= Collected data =
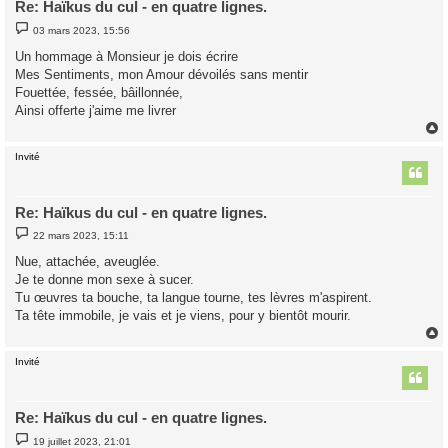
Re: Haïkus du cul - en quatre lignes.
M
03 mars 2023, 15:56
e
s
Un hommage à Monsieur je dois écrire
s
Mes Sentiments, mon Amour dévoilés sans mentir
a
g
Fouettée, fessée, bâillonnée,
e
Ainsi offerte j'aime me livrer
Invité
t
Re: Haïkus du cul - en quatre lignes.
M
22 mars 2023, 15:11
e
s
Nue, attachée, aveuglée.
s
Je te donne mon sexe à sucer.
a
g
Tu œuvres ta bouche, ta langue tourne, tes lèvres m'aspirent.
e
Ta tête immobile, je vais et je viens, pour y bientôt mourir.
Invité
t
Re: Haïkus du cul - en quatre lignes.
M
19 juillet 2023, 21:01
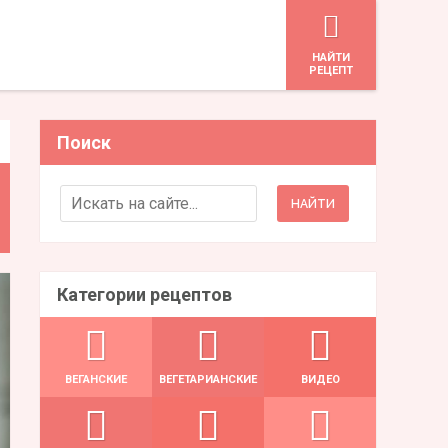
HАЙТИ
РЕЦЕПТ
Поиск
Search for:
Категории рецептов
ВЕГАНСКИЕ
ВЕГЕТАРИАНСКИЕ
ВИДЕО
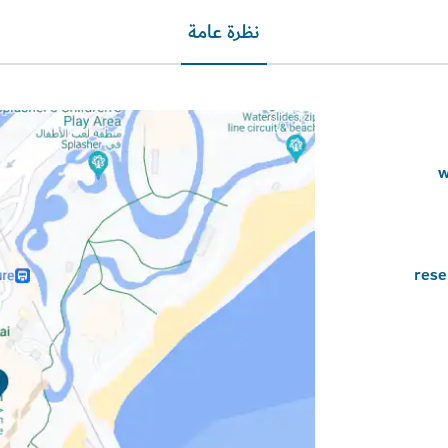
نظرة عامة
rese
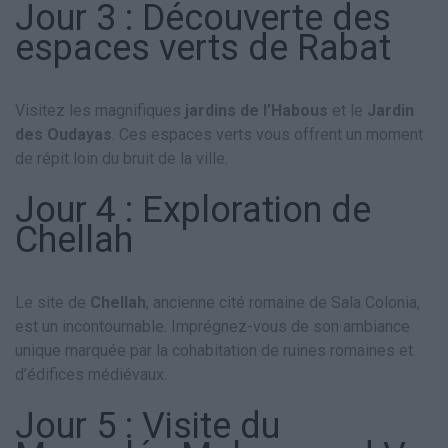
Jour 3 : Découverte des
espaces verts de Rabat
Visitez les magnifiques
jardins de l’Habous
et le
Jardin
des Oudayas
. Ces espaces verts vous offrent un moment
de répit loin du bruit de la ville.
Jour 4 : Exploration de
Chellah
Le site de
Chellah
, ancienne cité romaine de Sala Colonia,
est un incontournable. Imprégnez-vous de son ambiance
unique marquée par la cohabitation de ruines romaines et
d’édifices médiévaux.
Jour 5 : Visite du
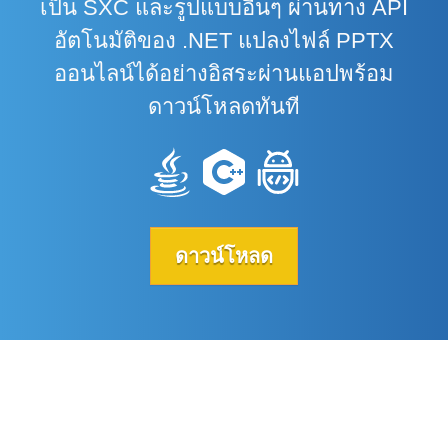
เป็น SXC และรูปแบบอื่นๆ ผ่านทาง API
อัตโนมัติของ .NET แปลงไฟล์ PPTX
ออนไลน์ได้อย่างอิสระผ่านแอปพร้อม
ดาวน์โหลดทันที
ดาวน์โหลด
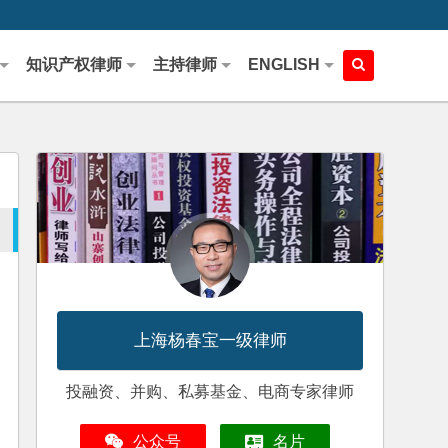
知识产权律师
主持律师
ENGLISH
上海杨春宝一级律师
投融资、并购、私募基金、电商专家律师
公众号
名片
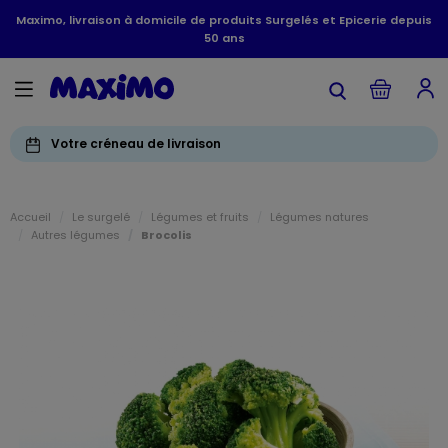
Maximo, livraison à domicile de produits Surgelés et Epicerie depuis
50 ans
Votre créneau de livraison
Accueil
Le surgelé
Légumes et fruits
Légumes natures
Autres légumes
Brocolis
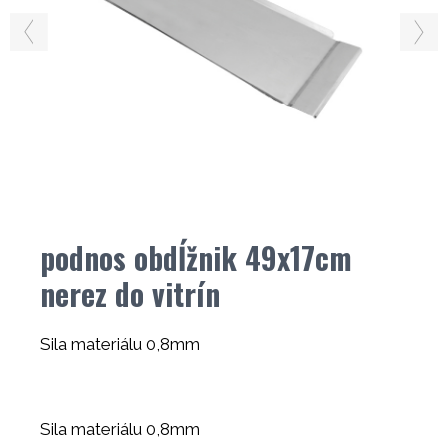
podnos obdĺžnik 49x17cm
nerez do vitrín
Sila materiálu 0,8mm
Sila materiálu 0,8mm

= Activity =
Show the lines where the word "verts" appears in the entries.

= Solution to the exercise =
espaces verts de Rabat
. Ces espaces verts vous offrent un moment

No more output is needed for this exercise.